What is happening
Senate Minority Leader Chuck Schumer said Wednesday that the upper chamber will vote next week on a war powers resolution aimed at checking President Trump’s authority over military operations in Iran. It will be the fourth such attempt since the conflict began in late February.
Why it matters: No president has conducted sustained military operations of this scale without formal congressional authorisation in decades. The outcome will shape whether the legislature reasserts its constitutional war-making role or cedes it further to the executive branch.
The Democratic case
Schumer called the Iran conflict a “war of choice” and said Congress must act regardless of the ceasefire. “No president, Democrat or Republican, should take this country to war alone,” he said during a Wednesday press conference.

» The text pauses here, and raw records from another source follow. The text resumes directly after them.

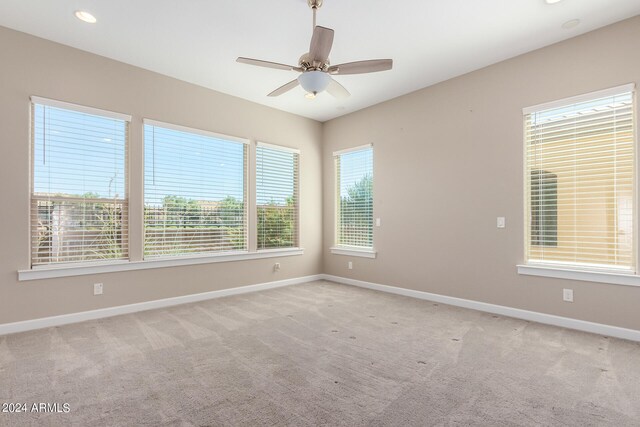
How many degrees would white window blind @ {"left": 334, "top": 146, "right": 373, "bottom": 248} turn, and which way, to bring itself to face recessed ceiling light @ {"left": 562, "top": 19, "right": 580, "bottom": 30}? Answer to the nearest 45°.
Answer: approximately 90° to its left

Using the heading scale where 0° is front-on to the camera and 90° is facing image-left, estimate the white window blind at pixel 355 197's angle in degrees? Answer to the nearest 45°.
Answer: approximately 45°

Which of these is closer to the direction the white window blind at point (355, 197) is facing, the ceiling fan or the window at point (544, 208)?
the ceiling fan

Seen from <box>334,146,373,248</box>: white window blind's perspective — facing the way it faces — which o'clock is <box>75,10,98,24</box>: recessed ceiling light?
The recessed ceiling light is roughly at 12 o'clock from the white window blind.

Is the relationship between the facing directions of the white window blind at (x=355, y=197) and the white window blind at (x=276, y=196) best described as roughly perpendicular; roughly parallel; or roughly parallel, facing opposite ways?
roughly perpendicular

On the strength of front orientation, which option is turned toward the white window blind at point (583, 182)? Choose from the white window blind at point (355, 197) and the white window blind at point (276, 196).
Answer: the white window blind at point (276, 196)

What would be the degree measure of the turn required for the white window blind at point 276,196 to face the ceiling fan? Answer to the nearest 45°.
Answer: approximately 45° to its right

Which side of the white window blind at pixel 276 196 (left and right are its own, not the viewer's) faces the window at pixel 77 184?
right

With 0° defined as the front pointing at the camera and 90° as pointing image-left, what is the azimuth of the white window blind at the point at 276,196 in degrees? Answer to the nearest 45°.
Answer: approximately 315°

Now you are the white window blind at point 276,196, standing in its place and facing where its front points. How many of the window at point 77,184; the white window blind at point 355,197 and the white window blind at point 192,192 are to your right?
2

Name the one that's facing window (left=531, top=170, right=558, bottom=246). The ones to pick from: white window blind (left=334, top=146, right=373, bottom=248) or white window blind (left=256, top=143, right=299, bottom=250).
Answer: white window blind (left=256, top=143, right=299, bottom=250)

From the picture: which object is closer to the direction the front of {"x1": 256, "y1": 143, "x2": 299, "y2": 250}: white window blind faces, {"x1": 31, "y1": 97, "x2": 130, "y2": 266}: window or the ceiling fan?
the ceiling fan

House Minority Leader Hakeem Jeffries went further, calling for Congress to return early from its two-week Easter recess to pass the resolution before the ceasefire expires. Representative Greg Landsman of Ohio introduced a separate resolution that would permit targeted strikes but ban ground troops and require a congressional vote within 30 days.
The Republican case
Republican leadership has argued that the president acted within existing authorities and that a war powers vote during active negotiations could undermine American leverage. The resolution has failed to reach the 60-vote threshold in the Senate on all three previous attempts, with most Republicans voting against it.

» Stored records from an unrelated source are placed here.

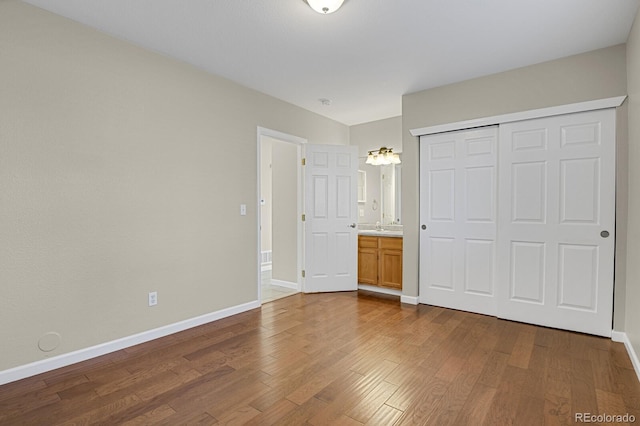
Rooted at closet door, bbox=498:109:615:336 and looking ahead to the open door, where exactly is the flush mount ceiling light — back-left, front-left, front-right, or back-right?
front-left

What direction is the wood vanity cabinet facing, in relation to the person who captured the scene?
facing the viewer and to the left of the viewer

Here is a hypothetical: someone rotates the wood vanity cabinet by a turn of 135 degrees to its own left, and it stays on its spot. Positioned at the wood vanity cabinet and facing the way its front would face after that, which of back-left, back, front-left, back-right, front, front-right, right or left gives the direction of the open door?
back

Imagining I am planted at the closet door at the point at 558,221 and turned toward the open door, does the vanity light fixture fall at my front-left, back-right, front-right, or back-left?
front-right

Some GOP members, however, have broken ranks. Senator Lisa Murkowski said Trump’s threat to destroy Iran’s civilisation “cannot be excused away” and called for greater congressional oversight.
What happens next
The vote is expected next week, while the two-week ceasefire is still in effect. If it passes, the resolution would direct the president to withdraw forces from hostilities in Iran within 30 days unless Congress formally authorises the use of military force. Senate Democrats need to flip several Republican votes to reach the 60-vote threshold. The ceasefire’s fragility — and Israel’s strikes on Lebanon — may apply new pressure on wavering senators.